Rationale: In the initial rotation projection earlier this summer, I stated a belief that at least one of the twins would make a consistent impact. I just wasn’t sure who. My impressions of them changed a bit for the better after taking in a couple of summer workouts. Both guys were physical, held their ground well defending post touches and could be deterrents at the rim. As a plus, they are both fluid runners of the floor. In Europe, Makhi and Makhel flashed a couple of times, but neither sustained a high level of play or imposed his will on the opposition. They combined to average 5 points, 3.5 rebounds and 1.1 blocks per exhibition. That’s not exactly promising, but it is only August.
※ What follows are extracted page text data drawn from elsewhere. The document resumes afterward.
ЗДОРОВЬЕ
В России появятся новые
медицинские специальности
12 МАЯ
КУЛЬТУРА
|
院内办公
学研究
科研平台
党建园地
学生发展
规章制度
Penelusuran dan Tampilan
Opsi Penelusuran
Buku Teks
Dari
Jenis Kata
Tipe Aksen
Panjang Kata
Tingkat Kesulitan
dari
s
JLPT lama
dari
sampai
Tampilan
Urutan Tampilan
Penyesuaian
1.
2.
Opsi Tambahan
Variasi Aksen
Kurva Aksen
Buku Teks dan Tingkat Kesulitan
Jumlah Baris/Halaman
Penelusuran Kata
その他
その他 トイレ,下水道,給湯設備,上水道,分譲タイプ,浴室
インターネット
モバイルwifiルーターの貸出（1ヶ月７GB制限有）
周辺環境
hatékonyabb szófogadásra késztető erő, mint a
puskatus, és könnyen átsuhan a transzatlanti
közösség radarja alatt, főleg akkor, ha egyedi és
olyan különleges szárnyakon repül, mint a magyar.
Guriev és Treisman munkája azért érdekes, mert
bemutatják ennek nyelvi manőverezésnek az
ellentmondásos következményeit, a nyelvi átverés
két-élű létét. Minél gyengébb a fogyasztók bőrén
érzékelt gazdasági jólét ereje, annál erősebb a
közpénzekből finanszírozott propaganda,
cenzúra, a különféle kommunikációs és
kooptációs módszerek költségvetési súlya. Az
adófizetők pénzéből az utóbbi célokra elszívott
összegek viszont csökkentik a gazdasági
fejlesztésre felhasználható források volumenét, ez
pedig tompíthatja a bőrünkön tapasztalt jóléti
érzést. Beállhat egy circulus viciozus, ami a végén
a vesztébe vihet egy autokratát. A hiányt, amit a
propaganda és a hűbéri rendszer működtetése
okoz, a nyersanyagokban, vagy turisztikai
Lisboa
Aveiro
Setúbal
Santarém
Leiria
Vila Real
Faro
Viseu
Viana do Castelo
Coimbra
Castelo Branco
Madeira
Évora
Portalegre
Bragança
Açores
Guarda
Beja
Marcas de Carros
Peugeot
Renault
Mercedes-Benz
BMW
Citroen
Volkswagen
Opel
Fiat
I don’t believe it to be fair to write off players well before the season begins, but they definitely need to show better in September and October practices to secure playing time. 

• Jalen Graham | Sr. | 6-9 | 220

Rationale: I was as high as anyone on Graham after he signed with the Razorbacks following a successful last season at Arizona State. I found him to be an intriguing pickup as a rangy forward with great versatility who could score in unique ways, according to those who covered him. Among the transfers, he had star potential, in my opinion. Plain and simple, to this point, we have not seen anything from Graham resembling the play that made him an All-Pac-12 selection last season. He is said to be a talented scorer on the block and in the mid-post, but I haven’t seen much comfortability from him in those areas. Graham is not a threat to consistently beat teams from the perimeter and, with the ball in his hands, physicality from opposing bigs seems to get him out of sync. He averaged 2 points per exhibition overseas and was 4 of 12 shooting, all inside the arc. Graham has some work to do in the coming months.

• Derrian Ford | Fr. | 6-3 | 210

• Joseph Pinion | Fr. | 6-6 | 185

Rationale: Ford may be slightly ahead of Pinion in the pecking order following the tour. I think both players need time to grow accustomed to the speed of the game at the college level. The nerves of that first action in college were evident in Europe through some turnovers and fumbling of passes. Ford and Pinion both have terrific long-term prospects. It is just difficult to envision many minutes for them this season with the abundance of talent at the guard spots.